Bullaun stone, Brockagh, Co. Wicklow
Co. Wicklow |
Holy Sites & Wells
North of the Glendasan Road in County Wicklow, a large flat boulder lies with only its top visible above the ground, carrying three depressions worn into its surface that have puzzled and quietly fascinated people for far longer than any written record can account for.
This is a bullaun stone, a type of ancient rock monument found across Ireland in which one or more rounded basins have been ground or worn into the face of a boulder. Their precise origins and purposes remain debated; they are associated variously with early Christian sites, pre-Christian ritual practice, and practical uses such as grinding. What makes the Brockagh example worth noting is its layout: two proper basins sit at opposite corners of the rectangular stone, with a shallower, slighter depression between them, giving it a deliberately articulated quality that is hard to attribute to accident.

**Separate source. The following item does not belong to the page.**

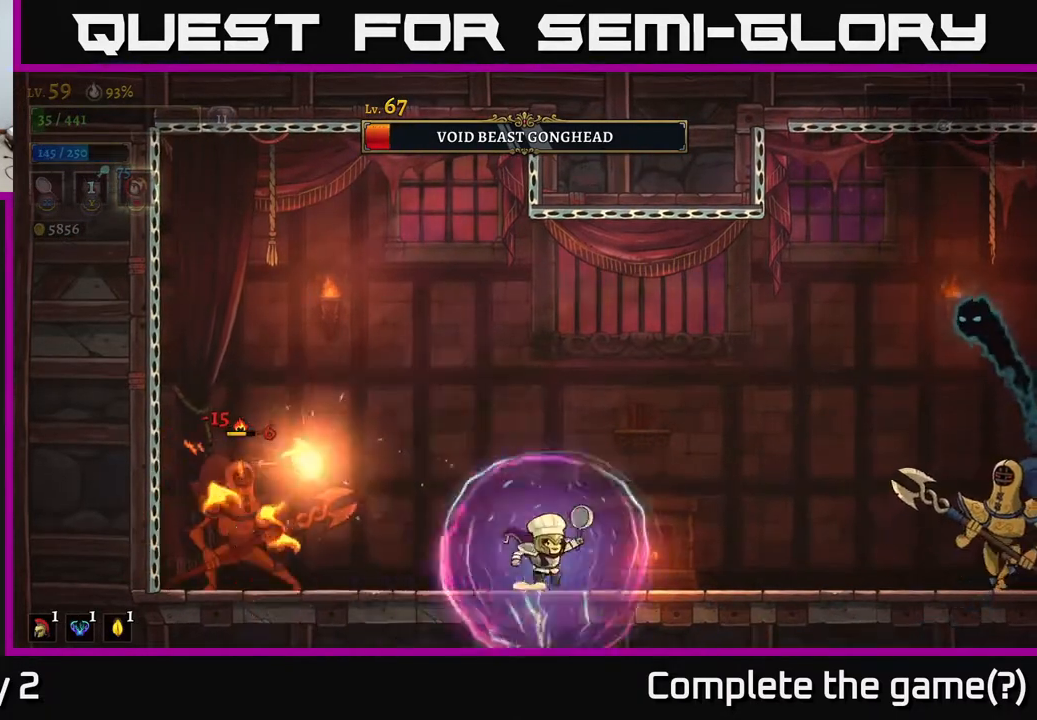
{"buttons": [], "left_stick": "left", "right_stick": "center", "events": [[467, "left_stick", "left"]]}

The stone was identified and measured by Healy in 1972, who recorded the boulder as approximately 1.8 metres by 2 metres, with the bulk of it remaining below ground. The two main basins differ slightly in dimension; one measures roughly 34 centimetres by 33 centimetres and reaches about 15 centimetres in depth, while the other is 38 centimetres by 31 centimetres and 14 centimetres deep. The intermediate depression is considerably shallower, only 3 centimetres deep and around 30 centimetres across, more of a worn hollow than a true basin. Whether that central feature is incidental or part of the original design is not recorded, but its presence between the two main basins gives the stone an unusual, almost structured character.